→ **What the exercise asks**
Return the lines from the line containing "Please go through" through the last line of the material below, exactly as they appear and with no others.

==== Available data ====

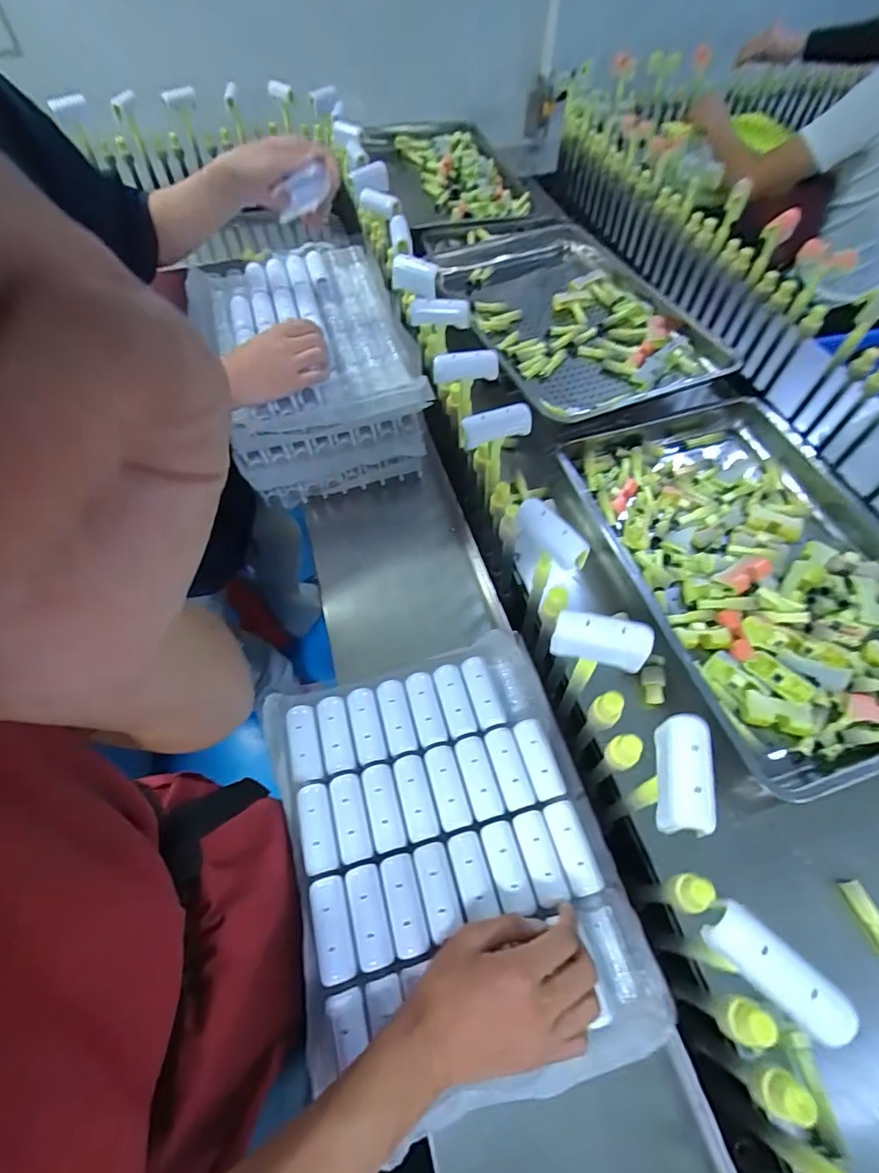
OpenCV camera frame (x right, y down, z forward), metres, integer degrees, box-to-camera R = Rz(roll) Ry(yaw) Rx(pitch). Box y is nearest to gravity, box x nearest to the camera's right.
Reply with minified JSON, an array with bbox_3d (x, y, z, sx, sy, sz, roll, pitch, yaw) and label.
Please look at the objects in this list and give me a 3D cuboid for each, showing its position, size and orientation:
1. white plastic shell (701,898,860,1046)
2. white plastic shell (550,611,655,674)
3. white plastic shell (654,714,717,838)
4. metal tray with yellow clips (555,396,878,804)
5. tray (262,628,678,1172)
[{"bbox_3d":[0.200,0.228,0.296,0.028,0.024,0.076,-39,67,-21],"label":"white plastic shell"},{"bbox_3d":[0.136,0.045,0.421,0.076,0.043,0.026,13,60,7],"label":"white plastic shell"},{"bbox_3d":[0.173,0.134,0.359,0.034,0.029,0.078,9,60,5],"label":"white plastic shell"},{"bbox_3d":[0.469,-0.041,0.729,0.410,0.049,0.585,-14,61,-9],"label":"metal tray with yellow clips"},{"bbox_3d":[0.006,0.236,0.466,0.280,0.041,0.352,-15,61,-9],"label":"tray"}]

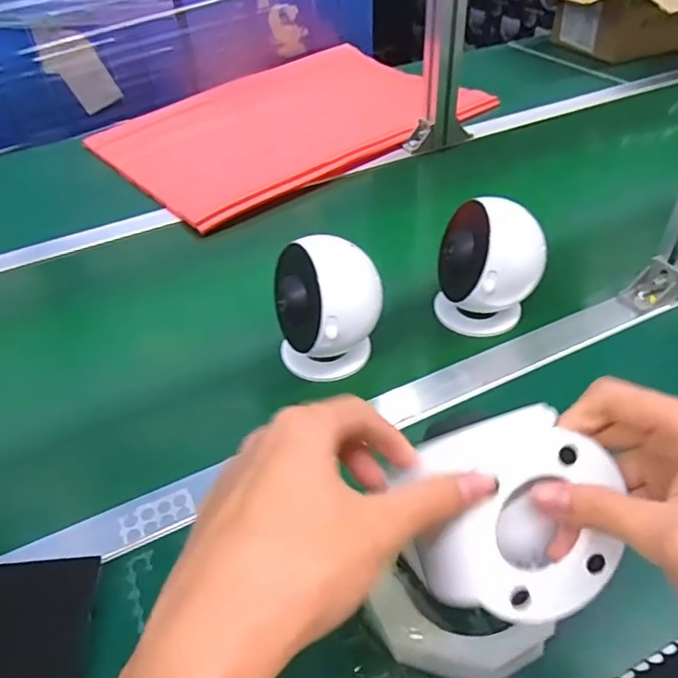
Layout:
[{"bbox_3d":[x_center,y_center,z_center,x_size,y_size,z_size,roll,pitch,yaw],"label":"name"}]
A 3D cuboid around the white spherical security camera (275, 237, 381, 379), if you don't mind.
[{"bbox_3d":[-0.010,-0.019,0.501,0.096,0.122,0.086,-1,43,-2],"label":"white spherical security camera"}]

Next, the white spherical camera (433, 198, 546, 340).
[{"bbox_3d":[0.147,-0.068,0.542,0.095,0.125,0.084,10,43,9],"label":"white spherical camera"}]

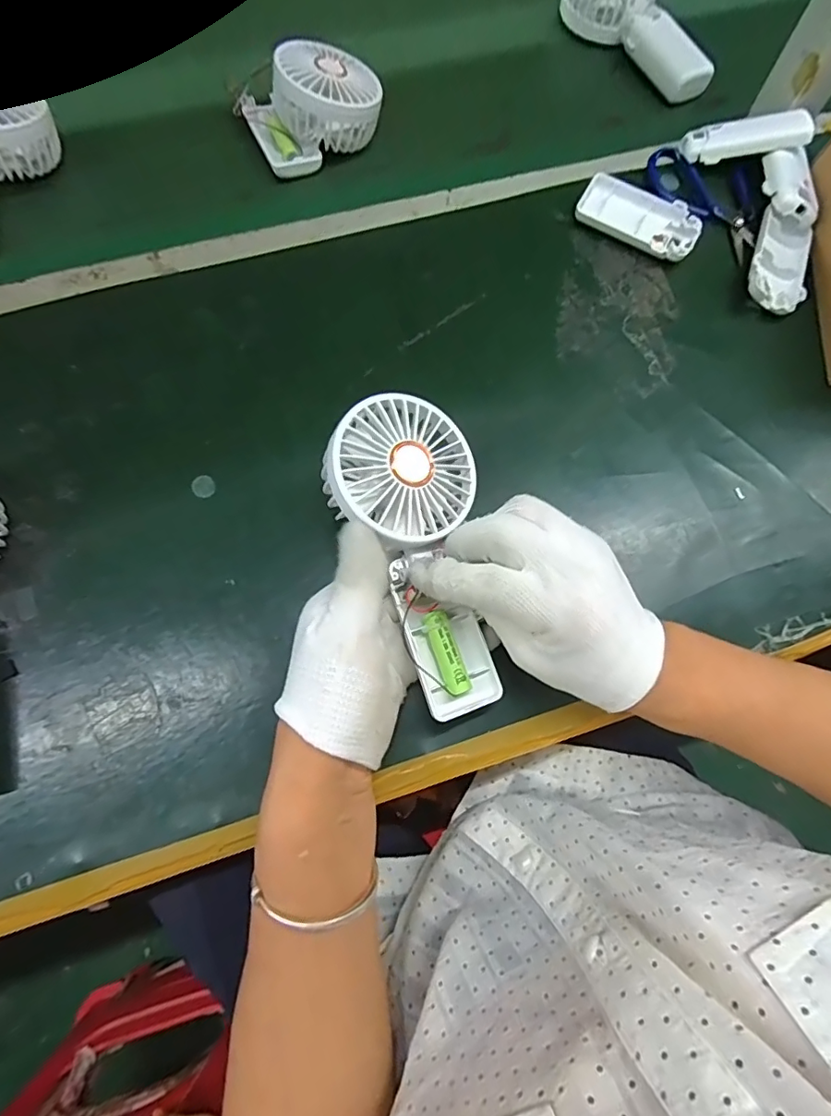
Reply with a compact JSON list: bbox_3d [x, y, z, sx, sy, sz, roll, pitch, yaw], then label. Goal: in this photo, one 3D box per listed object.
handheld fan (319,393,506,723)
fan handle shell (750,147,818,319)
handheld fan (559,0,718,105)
[{"bbox_3d":[0.000,0.000,0.300,0.088,0.045,0.187,-8,91,-6],"label":"handheld fan"},{"bbox_3d":[0.296,-0.264,0.414,0.047,0.030,0.149,13,75,2],"label":"fan handle shell"},{"bbox_3d":[0.207,-0.500,0.492,0.069,0.056,0.168,-26,77,-8],"label":"handheld fan"}]

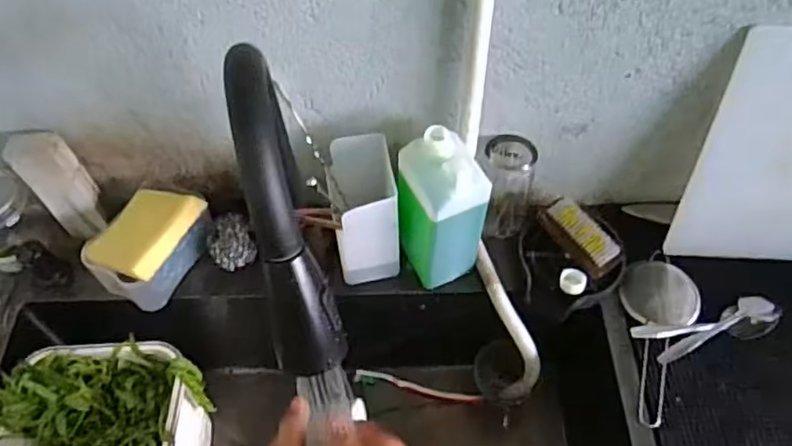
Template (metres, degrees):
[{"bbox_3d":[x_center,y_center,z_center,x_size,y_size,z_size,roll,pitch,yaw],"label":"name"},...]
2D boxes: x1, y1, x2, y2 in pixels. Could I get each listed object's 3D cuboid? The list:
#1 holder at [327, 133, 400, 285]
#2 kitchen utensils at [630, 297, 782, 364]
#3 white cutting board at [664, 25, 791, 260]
[{"bbox_3d":[-0.035,-0.009,0.709,0.070,0.163,0.093,-9,56,-6],"label":"holder"},{"bbox_3d":[0.363,0.121,0.712,0.170,0.018,0.047,-13,56,-9],"label":"kitchen utensils"},{"bbox_3d":[0.438,-0.074,0.677,0.194,0.284,0.016,4,37,5],"label":"white cutting board"}]

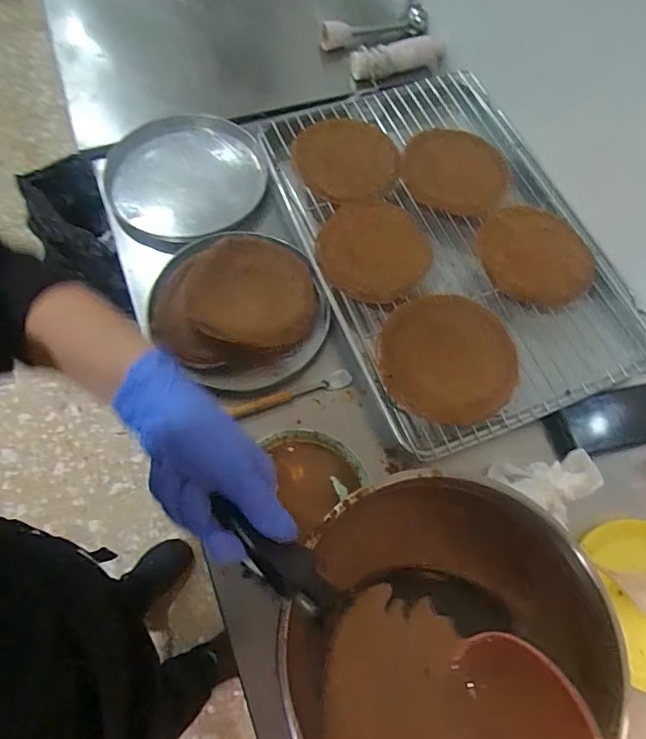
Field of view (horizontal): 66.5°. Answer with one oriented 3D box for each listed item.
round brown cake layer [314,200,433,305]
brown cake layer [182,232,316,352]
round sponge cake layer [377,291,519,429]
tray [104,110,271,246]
[{"bbox_3d":[0.073,-0.178,0.723,0.154,0.021,0.159,1,67,-2],"label":"round brown cake layer"},{"bbox_3d":[-0.100,-0.111,0.693,0.172,0.019,0.172,5,66,-1],"label":"brown cake layer"},{"bbox_3d":[0.161,-0.018,0.645,0.166,0.018,0.174,-5,64,10],"label":"round sponge cake layer"},{"bbox_3d":[-0.224,-0.316,0.796,0.238,0.041,0.262,-27,71,-14],"label":"tray"}]

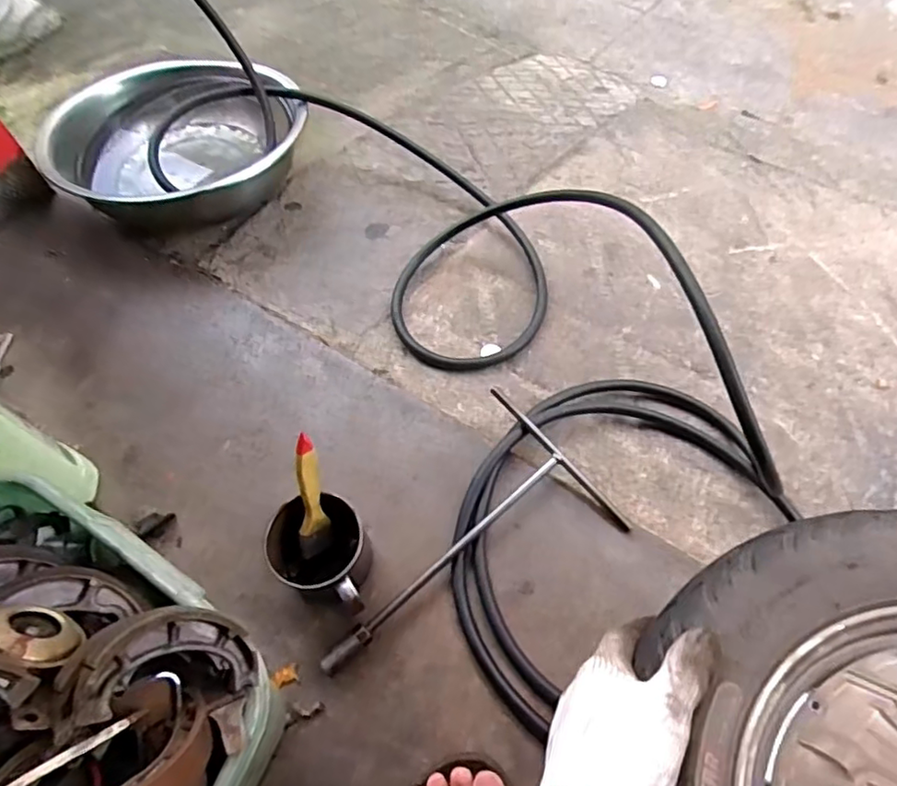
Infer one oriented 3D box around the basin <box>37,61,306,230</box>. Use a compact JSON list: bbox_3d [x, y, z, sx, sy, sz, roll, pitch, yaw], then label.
[{"bbox_3d":[-0.363,-0.336,0.863,0.287,0.107,0.287,1,55,-1],"label":"basin"}]

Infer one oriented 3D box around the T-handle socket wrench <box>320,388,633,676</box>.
[{"bbox_3d":[0.018,0.148,0.577,0.184,0.047,0.307,38,62,22],"label":"T-handle socket wrench"}]

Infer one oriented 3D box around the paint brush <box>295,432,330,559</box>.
[{"bbox_3d":[-0.121,0.093,0.557,0.022,0.129,0.019,0,32,-2],"label":"paint brush"}]

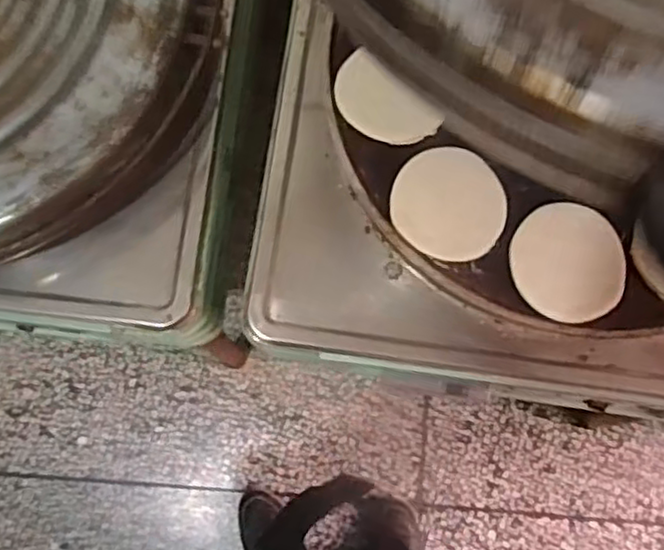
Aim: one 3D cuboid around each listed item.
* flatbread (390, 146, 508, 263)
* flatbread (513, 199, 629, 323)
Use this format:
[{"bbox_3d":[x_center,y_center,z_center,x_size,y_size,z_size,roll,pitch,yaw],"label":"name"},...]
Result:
[{"bbox_3d":[0.119,-0.073,0.713,0.114,0.006,0.112,0,80,0],"label":"flatbread"},{"bbox_3d":[0.237,-0.013,0.701,0.111,0.013,0.118,0,80,0],"label":"flatbread"}]

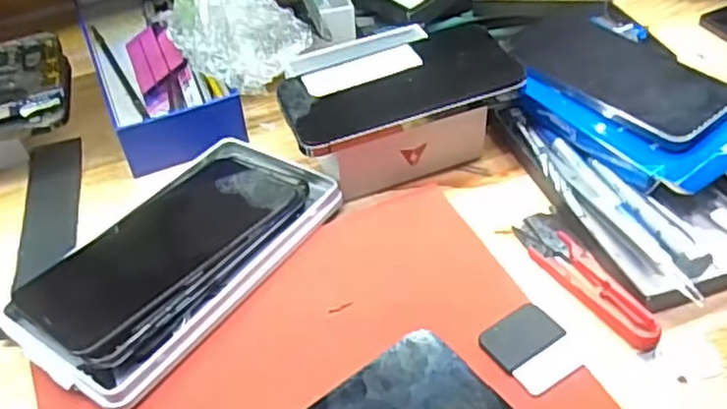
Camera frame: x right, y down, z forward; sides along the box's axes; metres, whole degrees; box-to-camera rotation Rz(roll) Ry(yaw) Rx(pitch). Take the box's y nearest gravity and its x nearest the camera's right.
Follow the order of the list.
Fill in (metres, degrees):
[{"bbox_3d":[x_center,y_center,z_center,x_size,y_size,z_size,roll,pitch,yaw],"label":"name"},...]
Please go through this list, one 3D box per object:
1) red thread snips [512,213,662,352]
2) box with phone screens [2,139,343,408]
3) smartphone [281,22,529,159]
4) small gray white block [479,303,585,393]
[{"bbox_3d":[0.121,0.040,0.394,0.030,0.008,0.103,-21,47,-16],"label":"red thread snips"},{"bbox_3d":[-0.106,0.023,0.407,0.111,0.027,0.187,22,51,24],"label":"box with phone screens"},{"bbox_3d":[0.021,-0.074,0.445,0.142,0.012,0.077,-19,46,-8],"label":"smartphone"},{"bbox_3d":[0.084,0.071,0.354,0.039,0.004,0.043,-29,50,-22],"label":"small gray white block"}]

====

→ **Written response**
Please go through this list, one 3D box per object:
1) red thread snips [512,213,662,352]
2) box with phone screens [2,139,343,408]
3) smartphone [281,22,529,159]
4) small gray white block [479,303,585,393]
[{"bbox_3d":[0.121,0.040,0.394,0.030,0.008,0.103,-21,47,-16],"label":"red thread snips"},{"bbox_3d":[-0.106,0.023,0.407,0.111,0.027,0.187,22,51,24],"label":"box with phone screens"},{"bbox_3d":[0.021,-0.074,0.445,0.142,0.012,0.077,-19,46,-8],"label":"smartphone"},{"bbox_3d":[0.084,0.071,0.354,0.039,0.004,0.043,-29,50,-22],"label":"small gray white block"}]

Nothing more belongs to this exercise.